> Отрывок:
◆ ◆ ◆

Эшелон - Шкловский Иосиф Самуилович (читать книги онлайн без сокращений .TXT) 📗
С отголосками этой истории я недавно познакомился, читая любопытнейшие «Воспоминания» Хрущёва, изданные в Нью-Йорке. Где-то в начале шестидесятых Никита Сергеевич прямо спросил Петра Леонидовича:
– Почему вы не берёте оборонную тематику?
Последовал ответ:
– Я не люблю заниматься военной тематикой; я учёный, а учёные подобны артистам – они любят, чтобы об их работе говорили, показывали в кино, писали в газетах… А военная тематика – это секрет…
Неприятности, последовавшие после этого разговора, были вполне умеренные: академика (в который уж раз!) не пустили за границу, куда он был приглашён. Всё-таки времена уже были не сталинские.
Дальше в том же произведении следуют весьма любопытные комментарии Хрущёва: «Сахаров тоже к нам обращался, чтобы не взрывать водородную бомбу (по-видимому, в самом начале шестидесятых годов, перед серией испытаний многомегатонных „игрушек“. – И.Ш.), но всё-таки он дал нам водородную бомбу. Это патриотизм, это вклад, и какой вклад!.. Он чувствовал раздвоение. Он чувствовал, что должен помочь стране получить нужное вооружение против агрессора. С другой стороны, он боялся, что применение этого оружия будет связано с его именем…». Это свидетельство экс-премьера весьма любопытно. Я полагал, что трагическая ошибка Андрея Дмитриевича состояла в том, что, как он думал, с людоедами можно играть в разные игры и даже пытаться их обмануть. Впрочем, он был тогда молод и не имел за плечами жизненного опыта Петра Леонидовича. Потом он поумнел…
Два месяца назад счастливый случай привёл меня в знаменитый музей Лос-Аламоса. Долго я смотрел на опалённую адским пламенем стальную колонну, перенёсшую первый на земле ядерный взрыв в находящейся неподалёку пустыне Аламогордо. Стоящая рядом копия хиросимской бомбы показалась мне маленькой. Но больше всего меня поразила вывешенная на стене фотокопия деловой переписки между дирекцией лаборатории и некоей очень высокой инстанцией, возможно Пентагоном. В этой деловой переписке повторно напоминалось о необходимости отдать распоряжение вбить гвоздь в стену кабинета мистера Оппенгеймера, дабы последний мог на него вешать шляпу. Как видно, жизнь лос-аламосской лаборатории в её «звёздный» период протекала вполне нормально и «физики продолжали шутить»… 24
Всё же я лично знаю американского учёного, который проявил настоящее мужество и гражданскую доблесть в своих отношениях с людоедами. Это Фил Моррисон, в настоящее время один из ведущих американских астрофизиков-теоретиков. Тяжело больной, фактически калека, он ещё тогда, в далёкие сороковые годы, понял, что порядочность учёного и его честь несовместимы со служением Вельзевулу. Моррисон со скандалом ушёл из лос-аламосской лаборатории, громко хлопнув дверью. Он имел серьёзные неприятности, однако сломлен не был. Сидя с ним за одним столиком мексиканского ресторанчика в старой части Альбукерка, в какой-нибудь сотне миль от Лос-Аламоса, я смотрел в его синие, совершенно детские, ясные глаза – глаза человека с кристально чистой совестью. И на душе становилось лучше.

◆ ◆ ◆

> Задание: Дословно воспроизведите часть отрывка, начиная со слов «Эшелон - Шкловский» и продолжая вплоть до слов «берёте оборонную тематику?» включительно. Следующий далее список представляет собой отдельный материал.

Сохранённые данные
◆ ◆ ◆

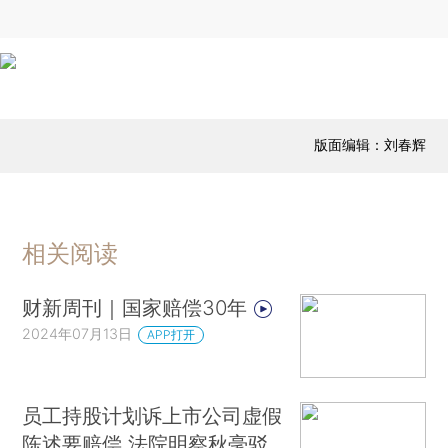
版面编辑：刘春辉
相关阅读
财新周刊｜国家赔偿30年
2024年07月13日
APP打开
员工持股计划诉上市公司虚假
陈述要赔偿 法院明察秋毫驳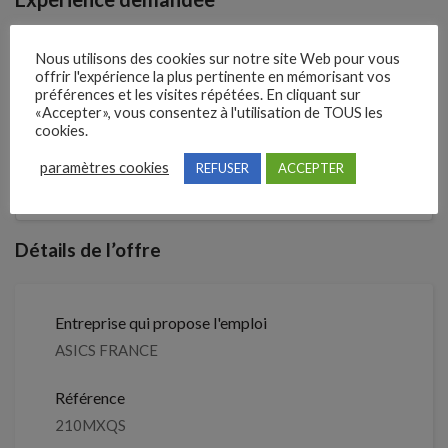
Débutant accepté
Nous utilisons des cookies sur notre site Web pour vous
offrir l'expérience la plus pertinente en mémorisant vos
préférences et les visites répétées. En cliquant sur
«Accepter», vous consentez à l'utilisation de TOUS les
1 mois
Il y a
cookies.
Clôture des candidatures : 29 août
paramètres cookies
REFUSER
ACCEPTER
Je postule
2026
Détails de l’offre
Entreprise qui propose l'emploi
ASICS FRANCE
Référence
210MXQS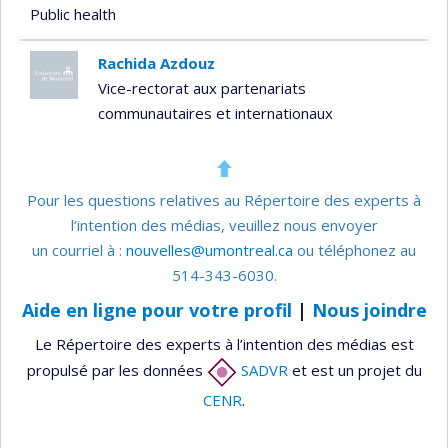
Public health
Rachida Azdouz
Vice-rectorat aux partenariats
communautaires et internationaux
Pour les questions relatives au Répertoire des experts à
l’intention des médias, veuillez nous envoyer
un courriel à :
nouvelles@umontreal.ca
ou téléphonez au
514-343-6030.
Aide en ligne pour votre profil
|
Nous joindre
Le Répertoire des experts à l’intention des médias est
propulsé par les données
SADVR
et est un projet du
CENR
.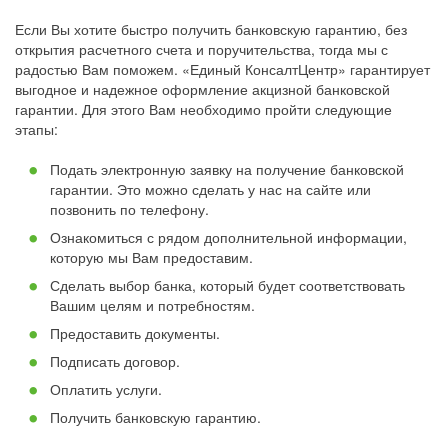
Если Вы хотите быстро получить банковскую гарантию, без
открытия расчетного счета и поручительства, тогда мы с
радостью Вам поможем. «Единый КонсалтЦентр» гарантирует
выгодное и надежное оформление акцизной банковской
гарантии. Для этого Вам необходимо пройти следующие
этапы:
Подать электронную заявку на получение банковской
гарантии. Это можно сделать у нас на сайте или
позвонить по телефону.
Ознакомиться с рядом дополнительной информации,
которую мы Вам предоставим.
Сделать выбор банка, который будет соответствовать
Вашим целям и потребностям.
Предоставить документы.
Подписать договор.
Оплатить услуги.
Получить банковскую гарантию.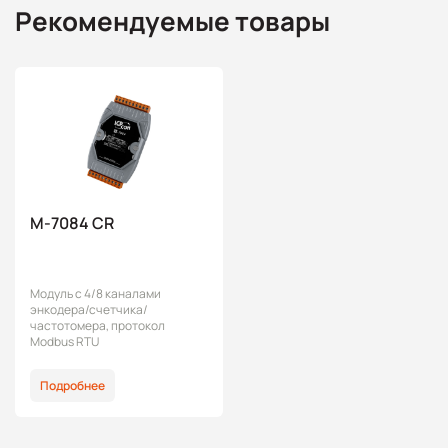
Рекомендуемые товары
M-7084 CR
Модуль с 4/8 каналами
энкодера/счетчика/
частотомера, протокол
Modbus RTU
Подробнее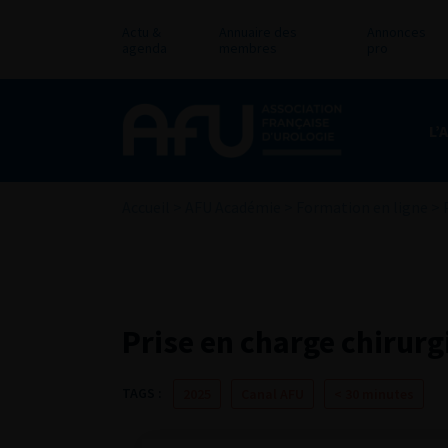
Actu &
Annuaire des
Annonces
agenda
membres
pro
L’
Accueil
>
AFU Académie
>
Formation en ligne
>
Prise en charge chirurg
TAGS :
2025
Canal AFU
< 30 minutes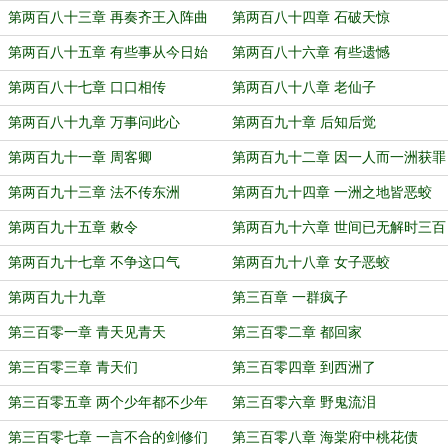
第两百八十三章 再奏齐王入阵曲
第两百八十四章 石破天惊
第两百八十五章 有些事从今日始
第两百八十六章 有些遗憾
第两百八十七章 口口相传
第两百八十八章 老仙子
第两百八十九章 万事问此心
第两百九十章 后知后觉
第两百九十一章 周客卿
第两百九十二章 因一人而一洲获罪
第两百九十三章 法不传东洲
第两百九十四章 一洲之地皆恶蛟
第两百九十五章 敕令
第两百九十六章 世间已无解时三百
年
第两百九十七章 不争这口气
第两百九十八章 女子恶蛟
第两百九十九章
第三百章 一群疯子
第三百零一章 青天见青天
第三百零二章 都回家
第三百零三章 青天们
第三百零四章 到西洲了
第三百零五章 两个少年都不少年
第三百零六章 野鬼流泪
第三百零七章 一言不合的剑修们
第三百零八章 海棠府中桃花债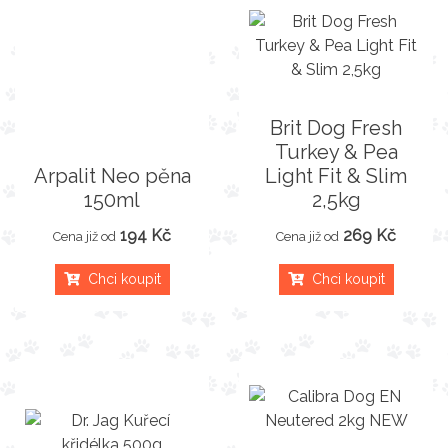
Brit Dog Fresh
Turkey & Pea
Arpalit Neo pěna
Light Fit & Slim
150ml
2,5kg
194 Kč
269 Kč
Cena již od
Cena již od
Chci koupit
Chci koupit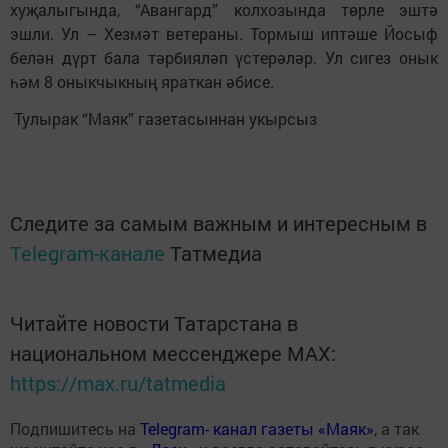
хуҗалыгында, “Авангард” колхозында төрле эштә
эшли. Ул – Хезмәт ветераны. Тормыш иптәше Йосыф
белән дүрт бала тәрбияләп үстерәләр. Ул сигез онык
һәм 8 оныкчыкның яраткан әбисе.
Тулырак “Маяк” газетасыннан укырсыз
Следите за самым важным и интересным в
Telegram-канале
Татмедиа
Читайте новости Татарстана в
национальном мессенджере MАХ:
https://max.ru/tatmedia
Подпишитесь на
Telegram- канал газеты «Маяк»
, а так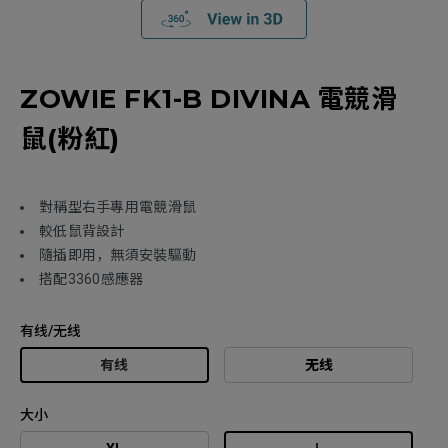
ZOWIE FK1-B DIVINA 電競滑
鼠(粉紅)
對稱型右手專用電競滑鼠
較低鼠背設計
隨插即用，無須安裝驅動
搭配3360感應器
有线/无线
有线
无线
大小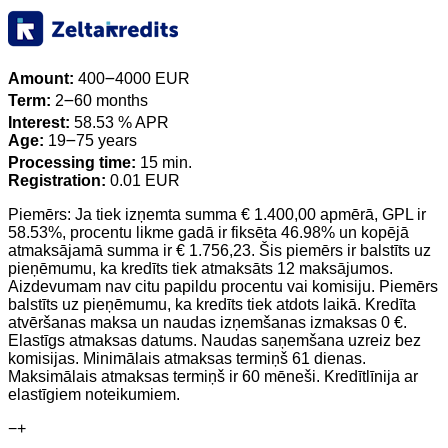
Amount:
400౼4000 EUR
Term:
2౼60 months
Interest:
58.53 % APR
Age:
19౼75 years
Processing time:
15 min.
Registration:
0.01 EUR
Piemērs: Ja tiek izņemta summa € 1.400,00 apmērā, GPL ir
58.53%, procentu likme gadā ir fiksēta 46.98% un kopējā
atmaksājamā summa ir € 1.756,23. Šis piemērs ir balstīts uz
pieņēmumu, ka kredīts tiek atmaksāts 12 maksājumos.
Aizdevumam nav citu papildu procentu vai komisiju. Piemērs
balstīts uz pieņēmumu, ka kredīts tiek atdots laikā. Kredīta
atvēršanas maksa un naudas izņemšanas izmaksas 0 €.
Elastīgs atmaksas datums. Naudas saņemšana uzreiz bez
komisijas. Minimālais atmaksas termiņš 61 dienas.
Maksimālais atmaksas termiņš ir 60 mēneši. Kredītlīnija ar
elastīgiem noteikumiem.
−
+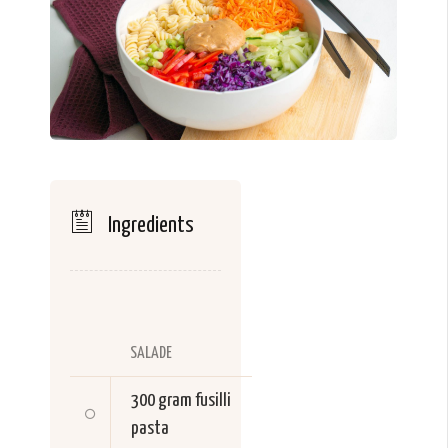
Ingredients
SALADE
300 gram
fusilli
pasta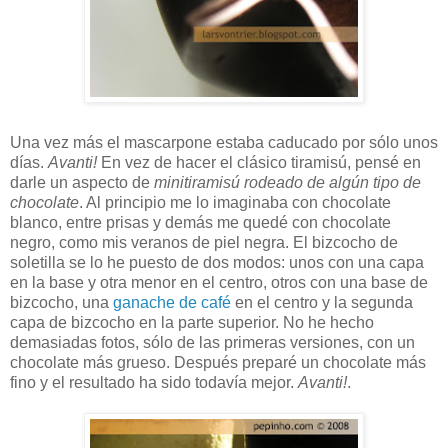
Una vez más el mascarpone estaba caducado por sólo unos
días.
Avanti!
En vez de hacer el clásico tiramisú, pensé en
darle un aspecto de
minitiramisú rodeado de algún tipo de
chocolate
. Al principio me lo imaginaba con chocolate
blanco, entre prisas y demás me quedé con chocolate
negro, como mis veranos de piel negra. El bizcocho de
soletilla se lo he puesto de dos modos: unos con una capa
en la base y otra menor en el centro, otros con una base de
bizcocho, una
ganache de café
en el centro y la segunda
capa de bizcocho en la parte superior. No he hecho
demasiadas fotos, sólo de las primeras versiones, con un
chocolate más grueso. Después preparé un chocolate más
fino y el resultado ha sido todavía mejor.
Avanti!
.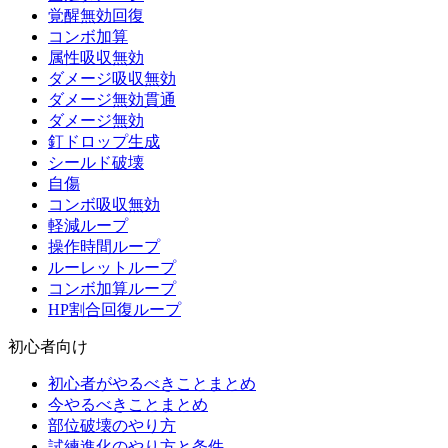
覚醒無効回復
コンボ加算
属性吸収無効
ダメージ吸収無効
ダメージ無効貫通
ダメージ無効
釘ドロップ生成
シールド破壊
自傷
コンボ吸収無効
軽減ループ
操作時間ループ
ルーレットループ
コンボ加算ループ
HP割合回復ループ
初心者向け
初心者がやるべきことまとめ
今やるべきことまとめ
部位破壊のやり方
試練進化のやり方と条件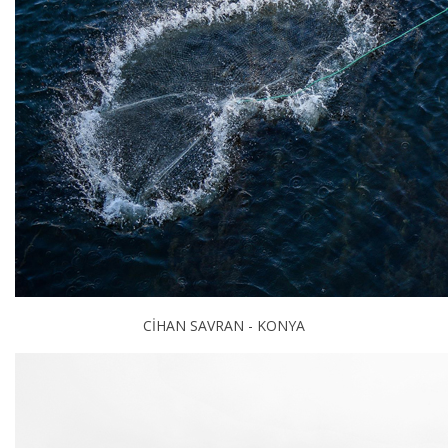
CİHAN SAVRAN - KONYA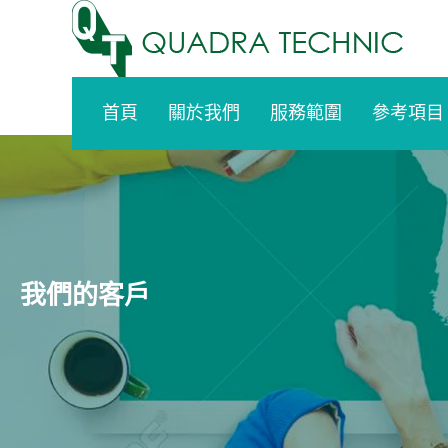
Skip
to
content
首頁
關於我們
服務範圍
參考項目
我們的客戶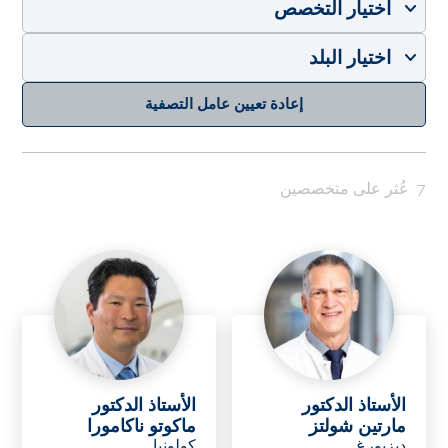
إعادة تعيين عامل التصفية
7
عُثر على متخصصين
الأستاذ الدكتور
الأستاذ الدكتور
مارتين شولتز
ماكوتو ناكامورا
ديزبورغ
كولونيا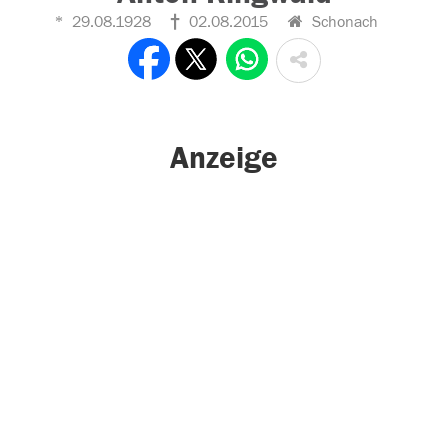
29.08.1928
02.08.2015
Schonach
Anzeige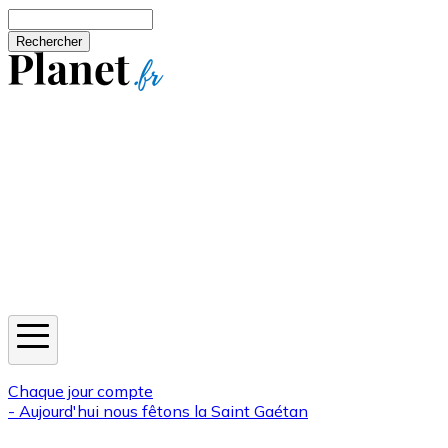
Aller au contenu principal
Rechercher
Jeux
Météo
Horoscope
Newsletters
Chaque jour compte
- Aujourd'hui nous fêtons la
Saint Gaétan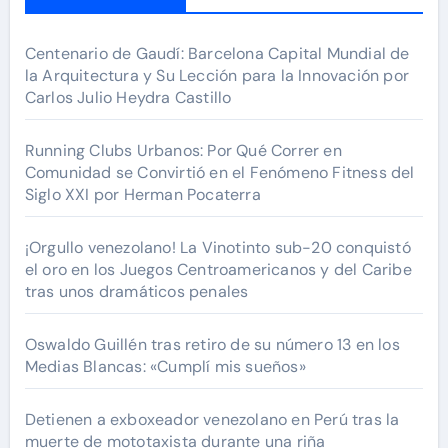
Centenario de Gaudí: Barcelona Capital Mundial de
la Arquitectura y Su Lección para la Innovación por
Carlos Julio Heydra Castillo
Running Clubs Urbanos: Por Qué Correr en
Comunidad se Convirtió en el Fenómeno Fitness del
Siglo XXI por Herman Pocaterra
¡Orgullo venezolano! La Vinotinto sub-20 conquistó
el oro en los Juegos Centroamericanos y del Caribe
tras unos dramáticos penales
Oswaldo Guillén tras retiro de su número 13 en los
Medias Blancas: «Cumplí mis sueños»
Detienen a exboxeador venezolano en Perú tras la
muerte de mototaxista durante una riña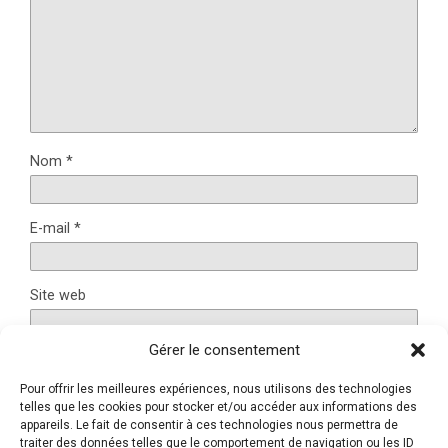
Nom
*
E-mail
*
Site web
Gérer le consentement
Pour offrir les meilleures expériences, nous utilisons des technologies
Ce site utilise Akismet pour réduire les indésirables.
En
telles que les cookies pour stocker et/ou accéder aux informations des
appareils. Le fait de consentir à ces technologies nous permettra de
savoir plus sur la façon dont les données de vos
traiter des données telles que le comportement de navigation ou les ID
commentaires sont traitées
.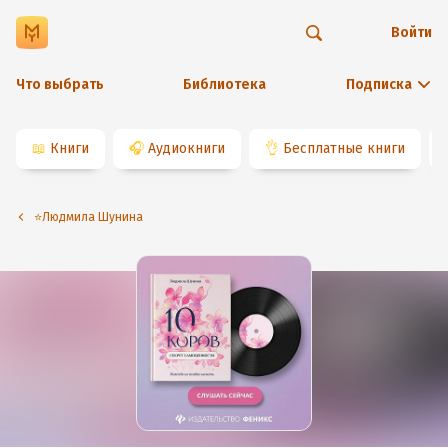
Войти
Что выбрать
Библиотека
Подписка
📖
Книги
🎧
Аудиокниги
👌
Бесплатные книги
⭐️Людмила Шунина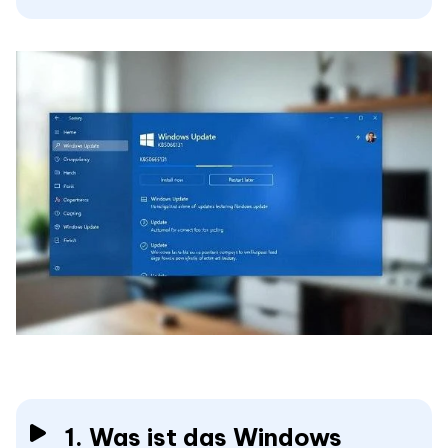
1. Was ist das Windows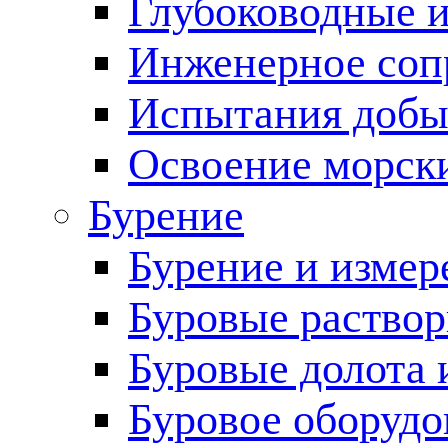
Глубоководные 
Инженерное соп
Испытания добы
Освоение морск
Бурение
Бурение и измер
Буровые раство
Буровые долота 
Буровое оборудо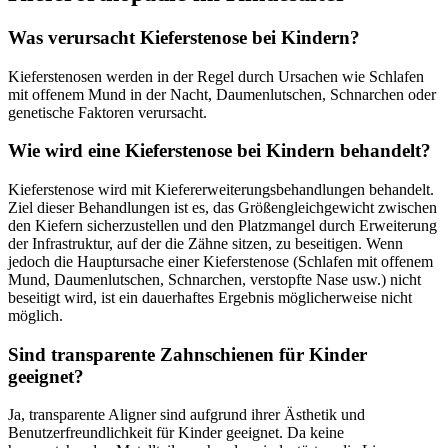
Was verursacht Kieferstenose bei Kindern?
Kieferstenosen werden in der Regel durch Ursachen wie Schlafen
mit offenem Mund in der Nacht, Daumenlutschen, Schnarchen oder
genetische Faktoren verursacht.
Wie wird eine Kieferstenose bei Kindern behandelt?
Kieferstenose wird mit Kiefererweiterungsbehandlungen behandelt.
Ziel dieser Behandlungen ist es, das Größengleichgewicht zwischen
den Kiefern sicherzustellen und den Platzmangel durch Erweiterung
der Infrastruktur, auf der die Zähne sitzen, zu beseitigen. Wenn
jedoch die Hauptursache einer Kieferstenose (Schlafen mit offenem
Mund, Daumenlutschen, Schnarchen, verstopfte Nase usw.) nicht
beseitigt wird, ist ein dauerhaftes Ergebnis möglicherweise nicht
möglich.
Sind transparente Zahnschienen für Kinder
geeignet?
Ja, transparente Aligner sind aufgrund ihrer Ästhetik und
Benutzerfreundlichkeit für Kinder geeignet. Da keine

◆ ◆ ◆

> Решение задачи:
Эшелон - Шкловский Иосиф Самуилович (читать книги онлайн без сокращений .TXT) 📗
С отголосками этой истории я недавно познакомился, читая любопытнейшие «Воспоминания» Хрущёва, изданные в Нью-Йорке. Где-то в начале шестидесятых Никита Сергеевич прямо спросил Петра Леонидовича:
– Почему вы не берёте оборонную тематику?